Aside from the United Kingdom, the crux of Europe’s appeal is that its study abroad programs are like buying one and getting 46 free. The continent is remarkably interconnected, primarily because of proximity, but mostly because of the Schengen Zone – a European Union policy which guarantees the free movement of people across nations without the need for passport checks or border stops. The ease with which students can navigate the peninsula makes staying in just one country a crime, and if they travel to as many different nations as they can during their time, they will further expand their cultural understanding.

Country hopping is as normal as driving from Maryland to Virginia, and it could be formative for the character of students. Travel is an excellent way for students to learn not just about the countries they go to, but also about themselves, because it allows them to reflect on how they handle problems as they pop up while traveling independently without the support they are accustomed to stateside.

More students prefer Europe, and this isn’t inherently wrong because the opportunities Europe provides between its member countries are unsurpassable by any other study abroad experience. Students are fulfilling GW’s goal of exposing them to cultural and intellectual diversity by traveling to Europe, and they shouldn’t be discouraged from visiting the peninsula based on an insinuation that their decision is a walk in the park compared to other study abroad programs.

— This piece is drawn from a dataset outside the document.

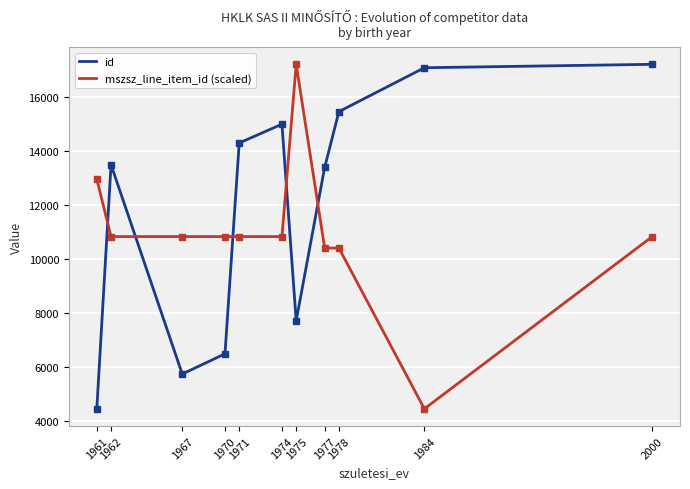

In id, how many points are higher than both neighbors (excluding endpoints)?

2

Students already have a clear preference for Europe and they should continue traveling there when they study abroad because of the wealth of experiences they can have in the countries. The suggestion that a majority of students studying abroad in Europe do not have diverse challenges ignores the opportunity that Europe as a continent has to offer – a multiformity of ethnicities and cultures in a small proximity which can expose students to the true meaning of diversity.

Galen Ekimov, a freshman majoring in international affairs, is a Hatchet opinions writer.